== Given data

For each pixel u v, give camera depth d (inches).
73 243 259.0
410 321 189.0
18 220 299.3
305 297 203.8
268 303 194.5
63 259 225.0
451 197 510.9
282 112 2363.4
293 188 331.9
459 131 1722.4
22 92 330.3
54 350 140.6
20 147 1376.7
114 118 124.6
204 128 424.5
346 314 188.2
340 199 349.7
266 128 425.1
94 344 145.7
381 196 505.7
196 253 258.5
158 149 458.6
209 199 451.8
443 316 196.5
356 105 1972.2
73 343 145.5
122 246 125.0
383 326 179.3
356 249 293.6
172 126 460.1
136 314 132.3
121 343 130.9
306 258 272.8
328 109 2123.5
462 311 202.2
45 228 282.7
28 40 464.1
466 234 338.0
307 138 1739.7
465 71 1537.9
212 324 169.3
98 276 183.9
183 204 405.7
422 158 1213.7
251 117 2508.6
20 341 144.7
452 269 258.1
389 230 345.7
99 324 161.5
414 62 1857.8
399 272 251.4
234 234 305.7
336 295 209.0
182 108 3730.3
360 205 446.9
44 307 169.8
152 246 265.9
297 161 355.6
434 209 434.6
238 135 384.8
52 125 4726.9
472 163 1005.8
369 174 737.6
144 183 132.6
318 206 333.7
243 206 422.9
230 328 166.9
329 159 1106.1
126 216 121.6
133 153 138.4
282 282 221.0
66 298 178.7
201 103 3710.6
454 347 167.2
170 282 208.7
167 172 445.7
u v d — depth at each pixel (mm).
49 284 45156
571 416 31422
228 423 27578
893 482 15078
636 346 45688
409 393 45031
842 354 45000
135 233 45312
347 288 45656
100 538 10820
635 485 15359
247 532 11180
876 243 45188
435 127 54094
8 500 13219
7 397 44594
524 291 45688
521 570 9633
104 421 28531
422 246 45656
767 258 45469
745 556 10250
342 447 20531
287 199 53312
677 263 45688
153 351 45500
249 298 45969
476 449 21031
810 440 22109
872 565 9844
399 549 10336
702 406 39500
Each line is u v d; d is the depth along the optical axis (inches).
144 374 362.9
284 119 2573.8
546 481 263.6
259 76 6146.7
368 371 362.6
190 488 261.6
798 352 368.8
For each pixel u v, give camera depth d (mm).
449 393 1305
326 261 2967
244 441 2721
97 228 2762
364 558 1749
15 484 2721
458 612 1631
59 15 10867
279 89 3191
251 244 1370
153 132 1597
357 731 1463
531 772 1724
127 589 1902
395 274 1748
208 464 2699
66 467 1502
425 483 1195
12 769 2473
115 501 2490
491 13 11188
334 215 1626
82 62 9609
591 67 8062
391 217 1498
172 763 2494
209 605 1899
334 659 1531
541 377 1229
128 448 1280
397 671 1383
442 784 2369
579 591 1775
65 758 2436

====

• The task: All the lines above are to be copied exactly, with none left out.

• The answer:
For each pixel u v, give camera depth d (inches).
73 243 259.0
410 321 189.0
18 220 299.3
305 297 203.8
268 303 194.5
63 259 225.0
451 197 510.9
282 112 2363.4
293 188 331.9
459 131 1722.4
22 92 330.3
54 350 140.6
20 147 1376.7
114 118 124.6
204 128 424.5
346 314 188.2
340 199 349.7
266 128 425.1
94 344 145.7
381 196 505.7
196 253 258.5
158 149 458.6
209 199 451.8
443 316 196.5
356 105 1972.2
73 343 145.5
122 246 125.0
383 326 179.3
356 249 293.6
172 126 460.1
136 314 132.3
121 343 130.9
306 258 272.8
328 109 2123.5
462 311 202.2
45 228 282.7
28 40 464.1
466 234 338.0
307 138 1739.7
465 71 1537.9
212 324 169.3
98 276 183.9
183 204 405.7
422 158 1213.7
251 117 2508.6
20 341 144.7
452 269 258.1
389 230 345.7
99 324 161.5
414 62 1857.8
399 272 251.4
234 234 305.7
336 295 209.0
182 108 3730.3
360 205 446.9
44 307 169.8
152 246 265.9
297 161 355.6
434 209 434.6
238 135 384.8
52 125 4726.9
472 163 1005.8
369 174 737.6
144 183 132.6
318 206 333.7
243 206 422.9
230 328 166.9
329 159 1106.1
126 216 121.6
133 153 138.4
282 282 221.0
66 298 178.7
201 103 3710.6
454 347 167.2
170 282 208.7
167 172 445.7
u v d — depth at each pixel (mm).
49 284 45156
571 416 31422
228 423 27578
893 482 15078
636 346 45688
409 393 45031
842 354 45000
135 233 45312
347 288 45656
100 538 10820
635 485 15359
247 532 11180
876 243 45188
435 127 54094
8 500 13219
7 397 44594
524 291 45688
521 570 9633
104 421 28531
422 246 45656
767 258 45469
745 556 10250
342 447 20531
287 199 53312
677 263 45688
153 351 45500
249 298 45969
476 449 21031
810 440 22109
872 565 9844
399 549 10336
702 406 39500
Each line is u v d; d is the depth along the optical axis (inches).
144 374 362.9
284 119 2573.8
546 481 263.6
259 76 6146.7
368 371 362.6
190 488 261.6
798 352 368.8
For each pixel u v, give camera depth d (mm).
449 393 1305
326 261 2967
244 441 2721
97 228 2762
364 558 1749
15 484 2721
458 612 1631
59 15 10867
279 89 3191
251 244 1370
153 132 1597
357 731 1463
531 772 1724
127 589 1902
395 274 1748
208 464 2699
66 467 1502
425 483 1195
12 769 2473
115 501 2490
491 13 11188
334 215 1626
82 62 9609
591 67 8062
391 217 1498
172 763 2494
209 605 1899
334 659 1531
541 377 1229
128 448 1280
397 671 1383
442 784 2369
579 591 1775
65 758 2436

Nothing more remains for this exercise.